■ **What is being asked**: Where a line below holds the string "input", copy that line.

■ **Records for processing**:
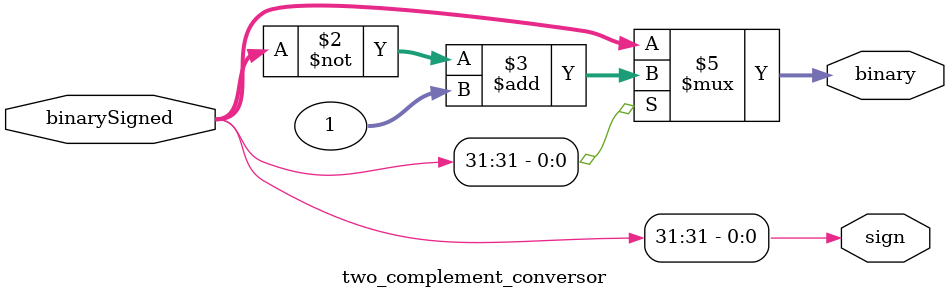
<source format=v>
module two_complement_conversor(binarySigned, binary, sign);
	input [31:0] binarySigned;
	output reg [31:0] binary;
	output reg sign;
	
	always@(*) 
	begin
		sign = binarySigned[31:31];
		if (sign)
			binary = ~binarySigned + {{31{1'b0}},1'b1};
		else
			binary = binarySigned;
	end
endmodule
</source>
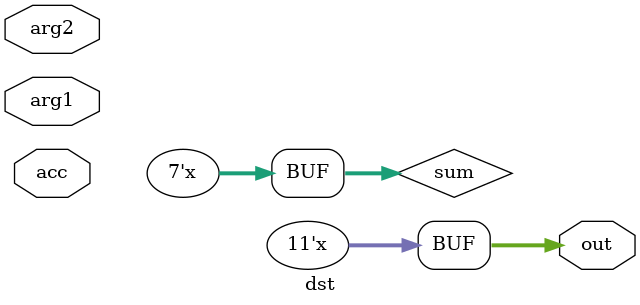
<source format=v>
module dst(acc, arg1, arg2, out);
    input signed [10:0] acc;
    input signed [10:0] arg1;
    input signed [10:0] arg2;
    output wire signed [10:0] out;

    wire [10:0] bin;
    wire [12:0] bcd;

    reg [10:0] acc_safe;
 
    bin2bcd UBCD(.bin(acc_safe), .bcd(bcd));

    reg signed [5:0] currDigit;
    reg signed [6:0] sum;
    reg signed  [10:0] to_add;

    //
    always @(*) begin
        if(acc >= 0)
            acc_safe = acc;
        else
            acc_safe = -acc;

        // Get current digit
        // TODO: Use dgt core instead of repeating hardware
        if(arg1 >= 0 && arg1 < 3)
            currDigit <= bcd[4*arg1+:4];
        else
            currDigit <= 0;

        sum <= arg2 - currDigit;

        if(arg1 == 0) // Change 1st digit
            to_add <= sum;
        else if (arg1 == 1) // Change 2nd digit
            to_add <= (sum<<3) + (sum<<1); //sum * 10
        else if (arg1 == 2) // Change 3rd digit
            to_add <= (sum<<6) + (sum<<5) + (sum<<2); // sum * 100
        else
            to_add <= 0;
        
        if(acc >= 0)
            out <= acc_safe+to_add;
        else
            out <= acc_safe-to_add;
    end



`ifdef FORMAL
    always @(*) begin
        assume(acc <= 999 && acc >= -999);
        
        assume(arg2 >= 0 && arg2 <= 9); // Behavior undefined for invalid arg2

        assert(acc_safe >= 0);

        assert(sum >=-9 && sum <= 9);

        assert(sum == arg2 - currDigit);

        if(arg1 == 0)
            assert(currDigit == (acc_safe % 10));
        else if(arg1 == 1)
            assert(currDigit == ((acc_safe/10) % 10));
        else if(arg1 == 2)
            assert(currDigit == ((acc_safe/100) % 10));
        else
            assert(currDigit <= 0);

        if (arg1 == 0)
            assert(to_add == sum);
        else if (arg1 == 1)
            assert(to_add == sum * 10);
        else if (arg1 == 2)
            assert(to_add == sum * 100);
        else
            assert(to_add == 0);
    end
`endif
endmodule

</source>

■ **Reply**:
	input [31:0] binarySigned;
    input signed [10:0] acc;
    input signed [10:0] arg1;
    input signed [10:0] arg2;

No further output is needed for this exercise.